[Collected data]
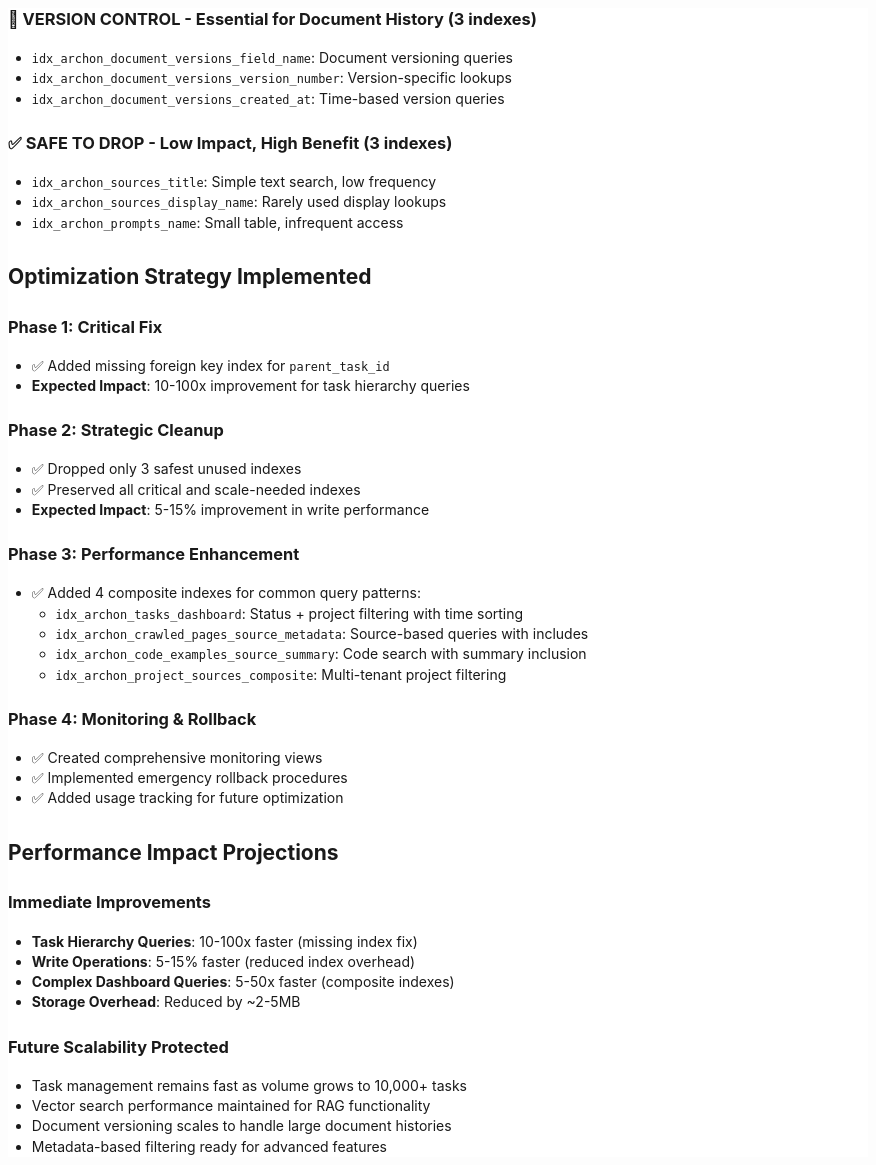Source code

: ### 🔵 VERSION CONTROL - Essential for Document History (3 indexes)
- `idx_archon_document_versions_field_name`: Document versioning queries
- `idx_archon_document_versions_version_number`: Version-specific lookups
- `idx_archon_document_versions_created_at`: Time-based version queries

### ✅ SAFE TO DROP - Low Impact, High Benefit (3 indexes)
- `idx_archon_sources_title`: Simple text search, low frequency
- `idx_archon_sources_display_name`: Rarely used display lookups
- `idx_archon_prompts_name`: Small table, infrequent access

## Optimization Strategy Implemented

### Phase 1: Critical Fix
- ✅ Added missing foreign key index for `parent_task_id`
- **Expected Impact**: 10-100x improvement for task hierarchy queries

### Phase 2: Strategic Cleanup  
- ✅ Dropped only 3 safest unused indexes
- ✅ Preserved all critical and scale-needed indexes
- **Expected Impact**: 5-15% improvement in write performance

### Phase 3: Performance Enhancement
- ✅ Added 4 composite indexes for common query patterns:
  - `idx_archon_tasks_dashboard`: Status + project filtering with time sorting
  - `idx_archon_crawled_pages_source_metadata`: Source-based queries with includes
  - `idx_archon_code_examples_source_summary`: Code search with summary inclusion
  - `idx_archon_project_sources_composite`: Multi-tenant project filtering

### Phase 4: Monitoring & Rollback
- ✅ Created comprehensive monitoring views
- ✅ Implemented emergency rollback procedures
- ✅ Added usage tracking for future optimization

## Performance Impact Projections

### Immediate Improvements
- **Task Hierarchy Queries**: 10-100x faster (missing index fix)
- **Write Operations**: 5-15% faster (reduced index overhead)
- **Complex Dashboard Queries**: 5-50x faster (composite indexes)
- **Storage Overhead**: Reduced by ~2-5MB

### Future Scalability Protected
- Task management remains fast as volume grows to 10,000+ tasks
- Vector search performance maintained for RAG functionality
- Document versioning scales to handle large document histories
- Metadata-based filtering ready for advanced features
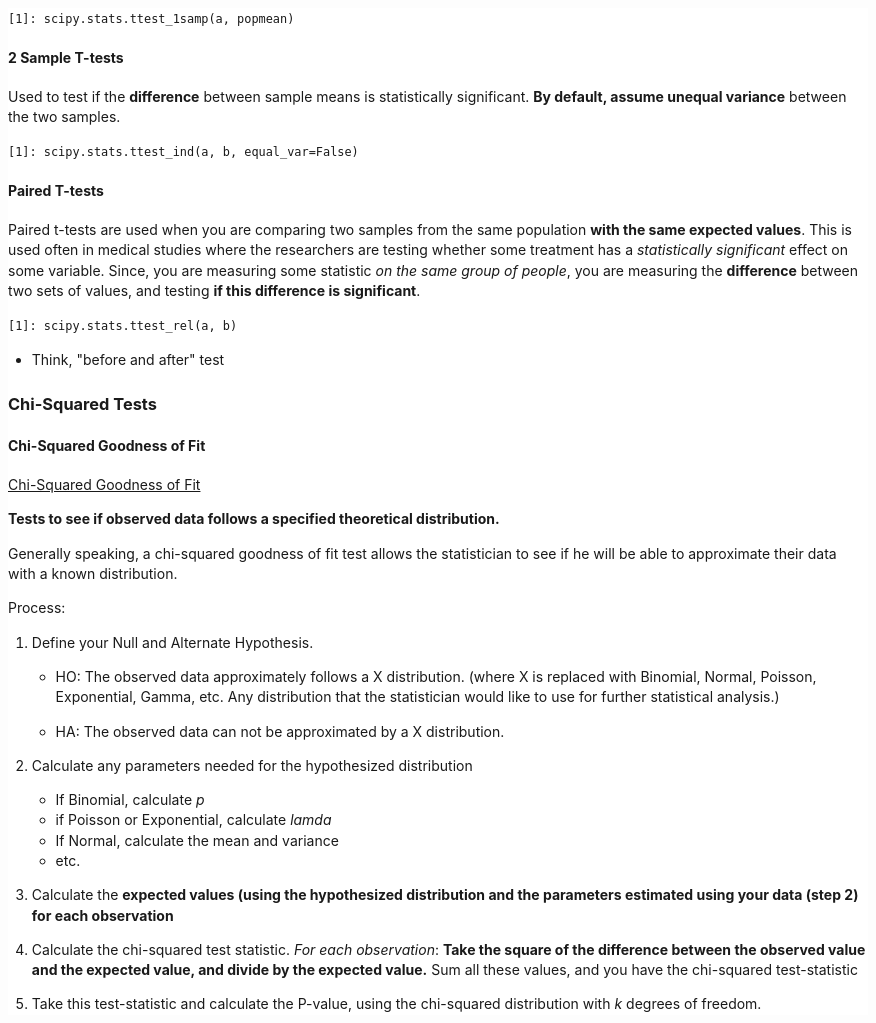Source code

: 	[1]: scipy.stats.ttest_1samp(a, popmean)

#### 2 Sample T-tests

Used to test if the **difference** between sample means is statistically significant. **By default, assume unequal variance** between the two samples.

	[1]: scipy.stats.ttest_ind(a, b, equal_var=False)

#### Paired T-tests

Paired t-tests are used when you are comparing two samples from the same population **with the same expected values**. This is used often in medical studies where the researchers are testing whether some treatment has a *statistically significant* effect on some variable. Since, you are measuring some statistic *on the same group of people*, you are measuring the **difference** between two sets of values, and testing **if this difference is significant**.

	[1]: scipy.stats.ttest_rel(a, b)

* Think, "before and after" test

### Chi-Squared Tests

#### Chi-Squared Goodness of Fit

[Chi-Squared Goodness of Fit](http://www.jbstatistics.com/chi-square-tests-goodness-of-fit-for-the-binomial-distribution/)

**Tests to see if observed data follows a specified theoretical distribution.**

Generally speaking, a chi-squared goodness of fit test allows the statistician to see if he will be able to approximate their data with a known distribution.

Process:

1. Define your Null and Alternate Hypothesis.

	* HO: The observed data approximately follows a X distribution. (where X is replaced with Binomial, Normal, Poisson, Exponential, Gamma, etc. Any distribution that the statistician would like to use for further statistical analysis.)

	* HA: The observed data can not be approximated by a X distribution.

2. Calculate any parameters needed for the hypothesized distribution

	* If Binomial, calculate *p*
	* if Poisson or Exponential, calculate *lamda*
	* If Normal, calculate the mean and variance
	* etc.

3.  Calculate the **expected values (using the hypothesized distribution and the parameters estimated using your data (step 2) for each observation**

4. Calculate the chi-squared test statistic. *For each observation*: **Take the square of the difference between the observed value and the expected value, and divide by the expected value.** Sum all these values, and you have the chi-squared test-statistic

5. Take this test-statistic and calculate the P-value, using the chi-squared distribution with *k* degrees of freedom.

[AIM OF THE EXERCISE]: Text only, no pictures: copy every entry exactly.

[YOUR SOLUTION]:
Source code

: ### 🔵 VERSION CONTROL - Essential for Document History (3 indexes)
- `idx_archon_document_versions_field_name`: Document versioning queries
- `idx_archon_document_versions_version_number`: Version-specific lookups
- `idx_archon_document_versions_created_at`: Time-based version queries

### ✅ SAFE TO DROP - Low Impact, High Benefit (3 indexes)
- `idx_archon_sources_title`: Simple text search, low frequency
- `idx_archon_sources_display_name`: Rarely used display lookups
- `idx_archon_prompts_name`: Small table, infrequent access

## Optimization Strategy Implemented

### Phase 1: Critical Fix
- ✅ Added missing foreign key index for `parent_task_id`
- **Expected Impact**: 10-100x improvement for task hierarchy queries

### Phase 2: Strategic Cleanup  
- ✅ Dropped only 3 safest unused indexes
- ✅ Preserved all critical and scale-needed indexes
- **Expected Impact**: 5-15% improvement in write performance

### Phase 3: Performance Enhancement
- ✅ Added 4 composite indexes for common query patterns:
  - `idx_archon_tasks_dashboard`: Status + project filtering with time sorting
  - `idx_archon_crawled_pages_source_metadata`: Source-based queries with includes
  - `idx_archon_code_examples_source_summary`: Code search with summary inclusion
  - `idx_archon_project_sources_composite`: Multi-tenant project filtering

### Phase 4: Monitoring & Rollback
- ✅ Created comprehensive monitoring views
- ✅ Implemented emergency rollback procedures
- ✅ Added usage tracking for future optimization

## Performance Impact Projections

### Immediate Improvements
- **Task Hierarchy Queries**: 10-100x faster (missing index fix)
- **Write Operations**: 5-15% faster (reduced index overhead)
- **Complex Dashboard Queries**: 5-50x faster (composite indexes)
- **Storage Overhead**: Reduced by ~2-5MB

### Future Scalability Protected
- Task management remains fast as volume grows to 10,000+ tasks
- Vector search performance maintained for RAG functionality
- Document versioning scales to handle large document histories
- Metadata-based filtering ready for advanced features
Source code

: 	[1]: scipy.stats.ttest_1samp(a, popmean)

#### 2 Sample T-tests

Used to test if the **difference** between sample means is statistically significant. **By default, assume unequal variance** between the two samples.

	[1]: scipy.stats.ttest_ind(a, b, equal_var=False)

#### Paired T-tests

Paired t-tests are used when you are comparing two samples from the same population **with the same expected values**. This is used often in medical studies where the researchers are testing whether some treatment has a *statistically significant* effect on some variable. Since, you are measuring some statistic *on the same group of people*, you are measuring the **difference** between two sets of values, and testing **if this difference is significant**.

	[1]: scipy.stats.ttest_rel(a, b)

* Think, "before and after" test

### Chi-Squared Tests

#### Chi-Squared Goodness of Fit

[Chi-Squared Goodness of Fit](http://www.jbstatistics.com/chi-square-tests-goodness-of-fit-for-the-binomial-distribution/)

**Tests to see if observed data follows a specified theoretical distribution.**

Generally speaking, a chi-squared goodness of fit test allows the statistician to see if he will be able to approximate their data with a known distribution.

Process:

1. Define your Null and Alternate Hypothesis.

	* HO: The observed data approximately follows a X distribution. (where X is replaced with Binomial, Normal, Poisson, Exponential, Gamma, etc. Any distribution that the statistician would like to use for further statistical analysis.)

	* HA: The observed data can not be approximated by a X distribution.

2. Calculate any parameters needed for the hypothesized distribution

	* If Binomial, calculate *p*
	* if Poisson or Exponential, calculate *lamda*
	* If Normal, calculate the mean and variance
	* etc.

3.  Calculate the **expected values (using the hypothesized distribution and the parameters estimated using your data (step 2) for each observation**

4. Calculate the chi-squared test statistic. *For each observation*: **Take the square of the difference between the observed value and the expected value, and divide by the expected value.** Sum all these values, and you have the chi-squared test-statistic

5. Take this test-statistic and calculate the P-value, using the chi-squared distribution with *k* degrees of freedom.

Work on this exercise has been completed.